Channel Licensing Fees Not Subject to WHT

On 24 October 2018, the Tax Appeal Tribunal decided, by way of majority decision, in favor of the Appellant, Medianet Pvt Ltd – the largest cable TV operator in Maldives – and set an important precedent with respect to the interpretation of Section 6(a)(1) of the Business Profit Tax Act.

The Tribunal, with a majority of four to one, held that channel licensing fees will not be subject to WHT under Section 6(a)(1) as the scope of the Section does not extend to payments made for the use of intangible property to be subject to WHT. The Tribunal broke down the constituent parts of the Section that were in dispute and found that even though “royalty” is a form of payment recognised under Section 6(a)(1), “Rent, royalties and any other such consideration..” must be paid for the use of the types of  tangible property stated in Section 6(a)(1).
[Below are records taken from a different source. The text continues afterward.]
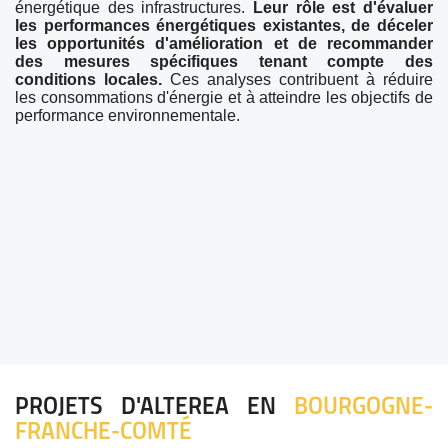
énergétique des infrastructures.
Leur rôle est d'évaluer
les performances énergétiques existantes, de déceler
les opportunités d'amélioration et de recommander
des mesures spécifiques tenant compte des
conditions locales.
Ces analyses contribuent à réduire
les consommations d'énergie et à atteindre les objectifs de
performance environnementale.
PROJETS D'ALTEREA EN
BOURGOGNE-
FRANCHE-COMTÉ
Though the MIRA had argued that the term “other property” in Section 6(a)(1) included intangible property, the Tribunal applied the Rule of interpretation, ejusdem generis and stated that the meaning of the term “other property” must be drawn from the preceding terms – plant, machinery, equipment – which are all tangible property.

The Tribunal in its decision, ordered the MIRA to refund the assessed amount to the Appellant within 30 days of the decision.